Les épicuriens reprochèrent donc à Zénon son rigorisme moral, qu’ils jugeaient irréaliste. Comment, demandaient-ils, un homme peut-il être heureux s’il ne recherche ni le plaisir ni les biens matériels ? Les académiciens, quant à eux, critiquèrent son matérialisme, qu’ils trouvaient trop réducteur. Comment expliquer la pensée ou les idées si tout est matière ? Enfin, les sceptiques, comme Pyrrhon, remirent en cause sa théorie de la connaissance, arguant que les impressions compréhensives ne sont pas toujours fiables. Les sceptiques académiciens, représentés d'abord par Arcésilas de Pitane puis par Carnéade de Cyrène, qui ont attaqué systématiquement la théorie zénonienne de la représentation compréhensive comme critère de vérité. Les péripatéticiens, eux, s'accordent avec les stoïciens sur l'importance de la raison et de la vertu, sinon qu'ils refusent la thèse que la vertu est le seul bien et qu'ils accordent une valeur réelle aux biens extérieurs comme la santé, l'amitié et la fortune, thèse que l'on appelle le «bien composite» (to agathon sunthetikon).

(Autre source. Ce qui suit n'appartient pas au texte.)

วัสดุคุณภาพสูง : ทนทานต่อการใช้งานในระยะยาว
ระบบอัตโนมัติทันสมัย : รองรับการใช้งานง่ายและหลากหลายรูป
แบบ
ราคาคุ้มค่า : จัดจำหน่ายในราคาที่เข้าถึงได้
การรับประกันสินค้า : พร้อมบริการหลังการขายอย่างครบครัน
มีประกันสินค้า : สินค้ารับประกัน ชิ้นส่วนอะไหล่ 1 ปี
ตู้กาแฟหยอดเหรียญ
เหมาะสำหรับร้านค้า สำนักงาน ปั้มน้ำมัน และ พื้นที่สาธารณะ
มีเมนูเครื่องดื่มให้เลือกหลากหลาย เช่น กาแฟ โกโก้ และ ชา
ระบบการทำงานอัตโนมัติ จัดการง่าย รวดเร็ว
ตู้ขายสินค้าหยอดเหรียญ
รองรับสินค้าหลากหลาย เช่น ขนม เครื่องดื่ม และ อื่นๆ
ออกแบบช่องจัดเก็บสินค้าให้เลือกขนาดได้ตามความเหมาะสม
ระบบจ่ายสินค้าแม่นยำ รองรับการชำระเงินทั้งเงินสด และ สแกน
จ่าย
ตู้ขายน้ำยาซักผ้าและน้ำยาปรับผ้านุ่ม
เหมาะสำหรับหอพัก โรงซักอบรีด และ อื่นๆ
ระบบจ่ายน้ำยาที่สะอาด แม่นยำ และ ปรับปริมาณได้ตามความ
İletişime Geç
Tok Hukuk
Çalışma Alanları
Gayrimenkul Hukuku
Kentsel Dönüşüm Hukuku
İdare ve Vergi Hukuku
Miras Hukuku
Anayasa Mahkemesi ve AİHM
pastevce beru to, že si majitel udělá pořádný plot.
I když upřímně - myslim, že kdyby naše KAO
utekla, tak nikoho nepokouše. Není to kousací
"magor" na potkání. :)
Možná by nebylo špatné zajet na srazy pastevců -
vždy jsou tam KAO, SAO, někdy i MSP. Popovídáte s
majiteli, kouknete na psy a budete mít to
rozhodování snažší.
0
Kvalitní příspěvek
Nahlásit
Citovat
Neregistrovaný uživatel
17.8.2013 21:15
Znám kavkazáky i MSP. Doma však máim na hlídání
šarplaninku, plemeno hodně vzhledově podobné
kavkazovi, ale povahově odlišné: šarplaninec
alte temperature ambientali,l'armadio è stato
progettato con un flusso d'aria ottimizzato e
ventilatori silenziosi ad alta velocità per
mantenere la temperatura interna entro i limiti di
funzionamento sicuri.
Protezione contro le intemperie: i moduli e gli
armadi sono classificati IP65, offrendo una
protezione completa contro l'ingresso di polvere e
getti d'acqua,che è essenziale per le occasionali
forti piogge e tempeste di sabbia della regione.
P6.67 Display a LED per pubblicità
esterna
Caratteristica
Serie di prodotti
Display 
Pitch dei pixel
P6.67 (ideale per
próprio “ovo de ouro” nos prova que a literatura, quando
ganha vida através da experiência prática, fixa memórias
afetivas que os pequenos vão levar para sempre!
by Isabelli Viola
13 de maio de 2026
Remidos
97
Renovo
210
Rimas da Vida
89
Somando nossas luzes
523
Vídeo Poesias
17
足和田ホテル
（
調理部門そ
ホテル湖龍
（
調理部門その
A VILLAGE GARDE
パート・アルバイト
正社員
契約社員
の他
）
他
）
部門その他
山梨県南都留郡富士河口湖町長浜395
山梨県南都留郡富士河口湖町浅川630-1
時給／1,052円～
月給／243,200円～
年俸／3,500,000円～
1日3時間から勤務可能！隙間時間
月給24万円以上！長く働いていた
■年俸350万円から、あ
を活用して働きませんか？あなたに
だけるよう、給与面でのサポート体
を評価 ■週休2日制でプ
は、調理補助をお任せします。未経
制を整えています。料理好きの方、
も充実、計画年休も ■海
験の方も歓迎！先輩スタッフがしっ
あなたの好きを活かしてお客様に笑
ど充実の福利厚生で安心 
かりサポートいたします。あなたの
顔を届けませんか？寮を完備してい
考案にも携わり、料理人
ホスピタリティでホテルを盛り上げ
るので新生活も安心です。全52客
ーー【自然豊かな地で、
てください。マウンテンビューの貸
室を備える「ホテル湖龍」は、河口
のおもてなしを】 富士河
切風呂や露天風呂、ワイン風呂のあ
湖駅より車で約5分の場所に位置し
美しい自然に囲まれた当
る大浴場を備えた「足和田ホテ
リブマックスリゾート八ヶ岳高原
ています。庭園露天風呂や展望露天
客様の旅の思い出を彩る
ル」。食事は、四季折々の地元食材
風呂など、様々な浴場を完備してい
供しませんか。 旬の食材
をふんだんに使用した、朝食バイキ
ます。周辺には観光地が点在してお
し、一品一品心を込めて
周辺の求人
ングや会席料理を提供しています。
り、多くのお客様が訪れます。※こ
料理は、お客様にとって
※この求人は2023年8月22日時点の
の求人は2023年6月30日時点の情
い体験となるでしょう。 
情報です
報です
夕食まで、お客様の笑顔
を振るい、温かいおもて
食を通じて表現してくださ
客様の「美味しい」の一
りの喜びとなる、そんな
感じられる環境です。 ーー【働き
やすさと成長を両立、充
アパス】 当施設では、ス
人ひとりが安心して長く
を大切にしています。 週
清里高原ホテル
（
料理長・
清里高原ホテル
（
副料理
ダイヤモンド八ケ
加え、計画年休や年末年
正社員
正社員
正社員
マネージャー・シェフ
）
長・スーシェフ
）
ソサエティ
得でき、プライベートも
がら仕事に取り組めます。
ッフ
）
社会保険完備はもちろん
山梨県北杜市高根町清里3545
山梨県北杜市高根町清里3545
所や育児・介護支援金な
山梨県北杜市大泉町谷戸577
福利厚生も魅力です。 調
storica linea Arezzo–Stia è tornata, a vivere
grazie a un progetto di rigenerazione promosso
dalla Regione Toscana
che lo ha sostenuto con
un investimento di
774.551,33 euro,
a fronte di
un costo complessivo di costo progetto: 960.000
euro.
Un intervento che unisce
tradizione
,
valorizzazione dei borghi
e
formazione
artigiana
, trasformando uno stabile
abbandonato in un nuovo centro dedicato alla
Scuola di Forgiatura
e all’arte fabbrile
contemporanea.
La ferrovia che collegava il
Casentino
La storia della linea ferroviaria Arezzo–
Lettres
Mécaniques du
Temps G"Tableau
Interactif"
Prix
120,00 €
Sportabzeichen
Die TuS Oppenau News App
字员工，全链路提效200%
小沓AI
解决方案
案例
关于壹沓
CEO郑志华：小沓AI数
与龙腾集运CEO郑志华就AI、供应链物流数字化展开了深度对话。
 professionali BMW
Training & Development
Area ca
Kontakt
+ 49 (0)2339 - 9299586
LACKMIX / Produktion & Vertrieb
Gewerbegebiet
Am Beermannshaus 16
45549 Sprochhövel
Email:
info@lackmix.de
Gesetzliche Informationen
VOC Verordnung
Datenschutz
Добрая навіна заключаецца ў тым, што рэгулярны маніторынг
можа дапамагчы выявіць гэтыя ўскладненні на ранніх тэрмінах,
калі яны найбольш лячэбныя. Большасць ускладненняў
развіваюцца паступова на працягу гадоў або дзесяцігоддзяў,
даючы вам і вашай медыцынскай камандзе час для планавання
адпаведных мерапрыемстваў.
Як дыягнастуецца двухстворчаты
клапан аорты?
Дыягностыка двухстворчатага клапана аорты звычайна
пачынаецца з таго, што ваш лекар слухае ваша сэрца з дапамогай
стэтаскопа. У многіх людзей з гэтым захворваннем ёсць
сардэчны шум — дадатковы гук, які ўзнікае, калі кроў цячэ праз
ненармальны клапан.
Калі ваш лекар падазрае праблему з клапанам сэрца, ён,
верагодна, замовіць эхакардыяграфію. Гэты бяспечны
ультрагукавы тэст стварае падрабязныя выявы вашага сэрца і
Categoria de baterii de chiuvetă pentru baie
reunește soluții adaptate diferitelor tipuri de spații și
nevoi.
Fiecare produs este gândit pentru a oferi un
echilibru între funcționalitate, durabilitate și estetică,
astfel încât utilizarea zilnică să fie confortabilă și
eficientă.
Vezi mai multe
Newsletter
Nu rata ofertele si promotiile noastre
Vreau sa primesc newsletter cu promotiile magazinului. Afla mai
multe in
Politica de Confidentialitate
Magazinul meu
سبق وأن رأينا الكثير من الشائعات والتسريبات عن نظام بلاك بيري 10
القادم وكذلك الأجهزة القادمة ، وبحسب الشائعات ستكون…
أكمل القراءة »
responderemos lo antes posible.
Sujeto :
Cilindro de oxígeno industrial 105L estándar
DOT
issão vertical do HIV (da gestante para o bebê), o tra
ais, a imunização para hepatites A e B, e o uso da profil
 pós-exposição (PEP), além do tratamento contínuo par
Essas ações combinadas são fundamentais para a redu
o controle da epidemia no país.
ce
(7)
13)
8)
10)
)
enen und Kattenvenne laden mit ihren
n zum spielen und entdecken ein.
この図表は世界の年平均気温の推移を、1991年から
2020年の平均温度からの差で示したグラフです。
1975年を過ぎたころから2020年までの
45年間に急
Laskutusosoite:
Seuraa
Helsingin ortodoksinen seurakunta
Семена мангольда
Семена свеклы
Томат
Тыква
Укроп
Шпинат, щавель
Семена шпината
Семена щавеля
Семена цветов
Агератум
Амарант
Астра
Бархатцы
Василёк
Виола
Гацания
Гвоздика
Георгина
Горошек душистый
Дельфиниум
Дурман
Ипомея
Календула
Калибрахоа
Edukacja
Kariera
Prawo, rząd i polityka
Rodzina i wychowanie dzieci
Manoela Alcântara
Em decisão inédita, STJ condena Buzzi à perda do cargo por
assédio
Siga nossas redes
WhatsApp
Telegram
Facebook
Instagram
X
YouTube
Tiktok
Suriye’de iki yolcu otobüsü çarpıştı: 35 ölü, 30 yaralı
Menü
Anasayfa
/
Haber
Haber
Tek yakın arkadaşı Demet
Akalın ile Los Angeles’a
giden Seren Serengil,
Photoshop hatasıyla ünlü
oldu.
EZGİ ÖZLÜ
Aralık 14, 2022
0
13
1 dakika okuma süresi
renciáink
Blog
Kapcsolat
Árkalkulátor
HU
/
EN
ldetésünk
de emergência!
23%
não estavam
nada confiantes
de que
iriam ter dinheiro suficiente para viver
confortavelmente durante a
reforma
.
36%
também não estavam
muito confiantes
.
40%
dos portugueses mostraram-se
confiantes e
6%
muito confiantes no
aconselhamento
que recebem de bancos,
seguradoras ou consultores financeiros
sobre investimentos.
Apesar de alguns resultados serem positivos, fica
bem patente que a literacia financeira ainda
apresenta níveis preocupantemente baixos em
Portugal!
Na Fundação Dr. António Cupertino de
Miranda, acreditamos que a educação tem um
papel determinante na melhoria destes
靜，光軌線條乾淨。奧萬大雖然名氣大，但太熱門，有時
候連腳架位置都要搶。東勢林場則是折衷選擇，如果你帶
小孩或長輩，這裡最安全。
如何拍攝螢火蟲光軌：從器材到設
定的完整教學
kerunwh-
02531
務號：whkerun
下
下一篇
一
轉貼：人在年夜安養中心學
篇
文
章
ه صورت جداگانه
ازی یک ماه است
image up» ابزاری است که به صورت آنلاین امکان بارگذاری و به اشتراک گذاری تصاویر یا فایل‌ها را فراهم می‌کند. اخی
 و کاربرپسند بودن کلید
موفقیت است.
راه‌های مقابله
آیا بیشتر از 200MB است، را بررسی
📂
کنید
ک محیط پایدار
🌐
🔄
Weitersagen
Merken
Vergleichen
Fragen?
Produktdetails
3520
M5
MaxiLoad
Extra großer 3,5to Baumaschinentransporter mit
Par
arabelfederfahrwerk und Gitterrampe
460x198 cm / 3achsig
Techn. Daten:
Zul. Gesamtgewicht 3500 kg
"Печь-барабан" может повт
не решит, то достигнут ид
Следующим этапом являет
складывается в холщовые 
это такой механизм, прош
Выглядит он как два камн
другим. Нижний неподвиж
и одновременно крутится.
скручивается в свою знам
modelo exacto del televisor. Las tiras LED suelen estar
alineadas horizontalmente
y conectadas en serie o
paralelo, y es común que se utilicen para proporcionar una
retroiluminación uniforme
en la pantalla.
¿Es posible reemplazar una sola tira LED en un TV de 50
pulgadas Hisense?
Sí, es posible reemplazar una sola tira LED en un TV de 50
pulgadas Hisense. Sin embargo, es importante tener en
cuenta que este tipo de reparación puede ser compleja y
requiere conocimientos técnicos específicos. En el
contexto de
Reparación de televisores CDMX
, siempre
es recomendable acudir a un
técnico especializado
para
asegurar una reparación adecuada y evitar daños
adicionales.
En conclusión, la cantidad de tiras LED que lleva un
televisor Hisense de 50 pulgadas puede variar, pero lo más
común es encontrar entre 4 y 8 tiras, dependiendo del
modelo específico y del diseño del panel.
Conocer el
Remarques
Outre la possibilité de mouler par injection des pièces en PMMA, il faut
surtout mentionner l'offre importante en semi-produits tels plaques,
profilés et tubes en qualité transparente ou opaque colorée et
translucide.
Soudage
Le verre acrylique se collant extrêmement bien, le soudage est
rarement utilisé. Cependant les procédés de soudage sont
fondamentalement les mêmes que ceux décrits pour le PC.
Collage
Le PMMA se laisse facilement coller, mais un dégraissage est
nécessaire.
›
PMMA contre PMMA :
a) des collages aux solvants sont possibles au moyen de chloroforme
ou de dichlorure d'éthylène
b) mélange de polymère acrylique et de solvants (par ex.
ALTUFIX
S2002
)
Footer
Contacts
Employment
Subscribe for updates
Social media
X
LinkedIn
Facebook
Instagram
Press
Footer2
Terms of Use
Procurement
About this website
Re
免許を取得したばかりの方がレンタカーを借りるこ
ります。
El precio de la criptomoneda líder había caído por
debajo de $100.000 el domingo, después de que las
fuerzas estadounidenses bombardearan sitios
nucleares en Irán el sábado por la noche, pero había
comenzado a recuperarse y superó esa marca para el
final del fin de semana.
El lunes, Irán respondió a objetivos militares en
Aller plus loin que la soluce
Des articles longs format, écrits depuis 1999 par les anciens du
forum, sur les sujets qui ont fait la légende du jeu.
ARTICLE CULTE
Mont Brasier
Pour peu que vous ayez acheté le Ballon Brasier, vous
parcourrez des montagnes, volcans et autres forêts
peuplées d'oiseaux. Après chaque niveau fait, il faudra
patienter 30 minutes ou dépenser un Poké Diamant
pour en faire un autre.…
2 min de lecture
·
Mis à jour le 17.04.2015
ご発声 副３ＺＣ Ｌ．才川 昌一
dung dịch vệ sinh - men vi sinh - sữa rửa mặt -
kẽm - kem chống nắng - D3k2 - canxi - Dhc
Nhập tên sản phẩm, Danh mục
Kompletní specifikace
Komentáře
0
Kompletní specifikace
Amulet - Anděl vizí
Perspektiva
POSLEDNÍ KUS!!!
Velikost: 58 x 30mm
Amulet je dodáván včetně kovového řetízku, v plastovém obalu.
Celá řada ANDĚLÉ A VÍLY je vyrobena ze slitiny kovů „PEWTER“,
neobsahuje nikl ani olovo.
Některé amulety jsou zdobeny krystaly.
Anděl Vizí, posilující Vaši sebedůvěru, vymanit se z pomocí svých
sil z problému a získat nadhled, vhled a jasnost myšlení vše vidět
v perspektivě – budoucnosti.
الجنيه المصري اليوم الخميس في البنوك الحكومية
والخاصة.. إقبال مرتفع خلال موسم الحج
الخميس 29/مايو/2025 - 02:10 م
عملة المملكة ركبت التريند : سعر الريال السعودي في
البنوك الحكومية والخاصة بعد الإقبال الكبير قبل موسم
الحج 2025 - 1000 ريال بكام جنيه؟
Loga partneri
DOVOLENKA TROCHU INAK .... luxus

Les témoignages anciens, notamment ceux de Diogène Laërce dans ses Vies et doctrines des philosophes illustres, dressent le portrait d'un homme sobre, austère, d'une grande cohérence entre ses paroles et ses actes, qualité que les Anciens tenaient en haute estime et qu'ils nommaient le bios, la vie comme témoignage philosophique. Il était réputé pour sa frugalité, son indépendance d'esprit et la fermeté tranquille de son caractère. Sa réputation à Athènes était si grande que la cité lui décerna une couronne d'or et fit graver en son honneur un décret public saluant l'excellence de sa vie et de son enseignement, honneur insigne pour un homme qui n'était pas citoyen athénien.

Dans la tradition chrétienne, les Pères de l'Église ont eu avec le stoïcisme une relation ambivalente : ils ont emprunté de nombreux concepts stoïciens, notamment celui de Logos, de raison divine et de cosmopolitisme, tout en refusant le déterminisme stoïcien, le panthéisme et la doctrine que la vertu suffit au bonheur sans le secours de la grâce divine.

 

Fin de vie

Sa mort, selon la légende, serait survenue après une chute qui lui aurait brisé un orteil ; refusant de se soigner, il se serait laissé mourir en déclarant que son heure était venue, illustrant ainsi jusqu’au bout son acceptation sereine du destin. Selon la tradition, il choisit lui-même le moment de sa mort, se laissant mourir de faim après cette chute et cette blessure, estimant que son corps lui signifiait qu'il était temps de partir, geste ultime de cohérence avec une philosophie qui avait fait de la liberté intérieure et de la maîtrise de soi ses valeurs cardinales.